In Canada, the decline in motivation and disengagement have been more prominent than ever, especially post-pandemic. Our team wanted to build something that actually sat with you while you studied. No more passive apps and timer windows, but an actual companion that responds to how you're feeling in in the moment.
That's where the idea for MyFocusFriend came from. Your study sessions don't have to make you feel isolated anymore. Who wouldn't want their own personal tutoring buddy!
What it does
MyFocusFriend is an AI-powered study companion that watches your emotional state in real time as you work through subject quizzes, and adapts to keep you engaged.
Here's how it works:
- You start a quiz on one of three modules: Math, Science, or English
- Your laptop camera activates and captures frames every 6 seconds while you answer questions - DeepFace analyzes your expressions and classifies your emotional state (engaged, frustrated, discouraged, focused)
- The difficulty adapts to your emotions and success. Score well and questions get harder, struggle and they ease off
- 'Pebble', a physical Raspberry Pi robot companion reacts and displays an emotion on screen that mirrors and responds to yours, providing real-time encouragement (this feature still needs development)
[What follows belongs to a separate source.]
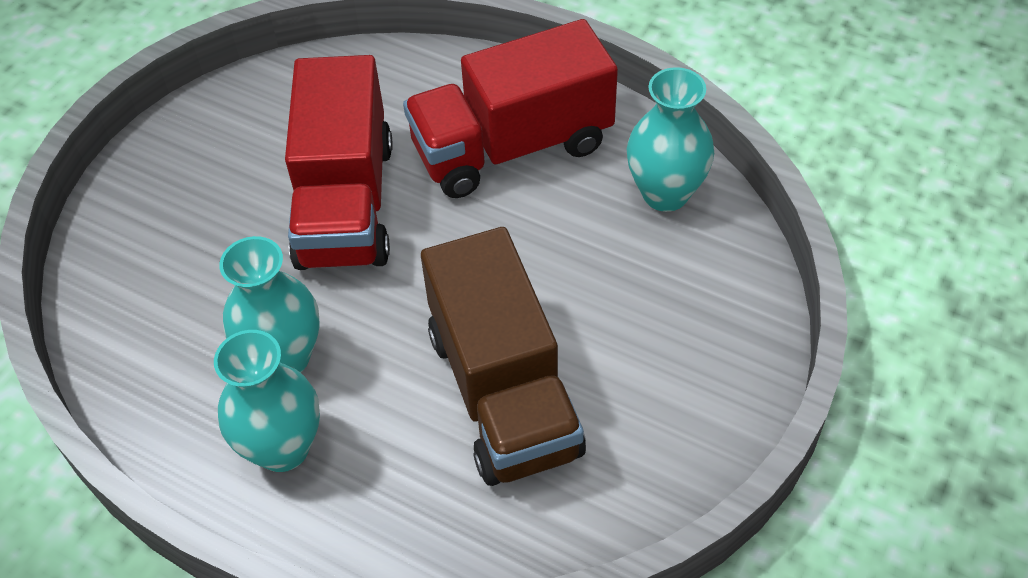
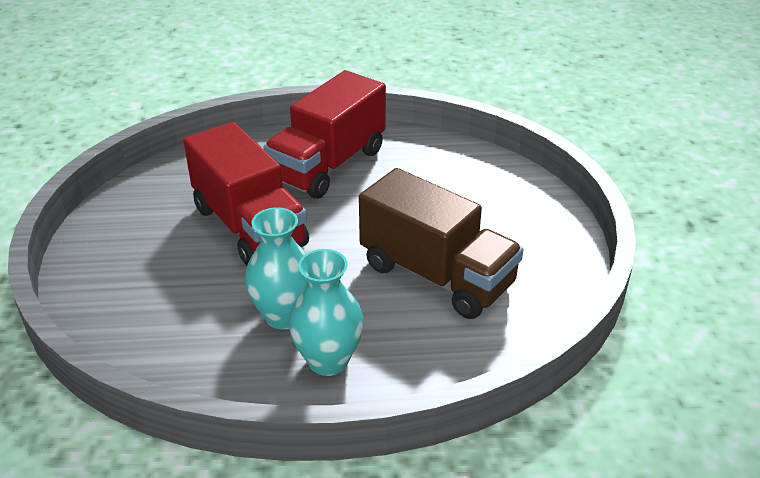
camera: 35 degrees left, 15 degrees down
(665, 193) = (436, 155): turquoise vase -> none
- After the session, students get a personal summary showing their average emotion, score, and progress over time. Parents and tutors get a separate secure summary, which is accessible privately over Tailscale with complete session history and recommended next steps (this feature still routes issues - future iterations would have this working)
How we built it
The project is split across three layers that all talk to each other: Frontend - React + Tailwind CSS Three pages: a landing page, a static login page, and the main student dashboard. The dashboard handles the full quiz flow, webcam capture, live emotion display, and both summary popups. We used Vite for the build toolchain and React Router for navigation.
Emotion Server - FastAPI + DeepFace A Python server running locally on the student's laptop. Every 6 seconds during a quiz, the frontend captures a webcam frame, converts it to base64, and POSTs it to this server. DeepFace runs facial expression analysis and returns a student learning state (engaged, frustrated, discouraged, focused). We map those to four display emotions for Pebble.
Pi Backend - Flask + Tailscale A Flask server running on the Raspberry Pi 5. It receives emotion readings from the frontend, updates the OLED display on Pebble in real time, stores session data as JSON, and serves the parent/tutor summary endpoint. Tailscale Serve exposes this endpoint privately so parents can access it securely from any device on the Tailscale network with no public ports or credentials beyond the network. (Raspberry Pi works separately but the connection between the stack, tailscale server, and Pi still needs work)
Challenges we ran into
NumPy Serialization crashes - DeepFace wouldn't route emotion analysis' values as numpy.float32's, which led to FastAPI being unable to serialize to JSON immediately. This issue took hours to debug because of a silent 500 localhost error, which was eventually fixed with a single line of code being changed to: {k: float(v) for k, v in emotion_scores.items()}
Tailscale networking - Getting the Pi backend securely accessible to parent devices without exposing public ports required understanding how Tailscale Serve routes traffic internally. The setup has some implementation of Tailscale but the service remains inaccessible for now. (Future feature to be added)
Camera timing- DeepFace takes 1-2 seconds per analysis. Calling it too frequently would block the quiz UI. We settled on a 6-second polling interval with a "fail-and-continue" approach so a slow analysis never interrupts the student mid-question.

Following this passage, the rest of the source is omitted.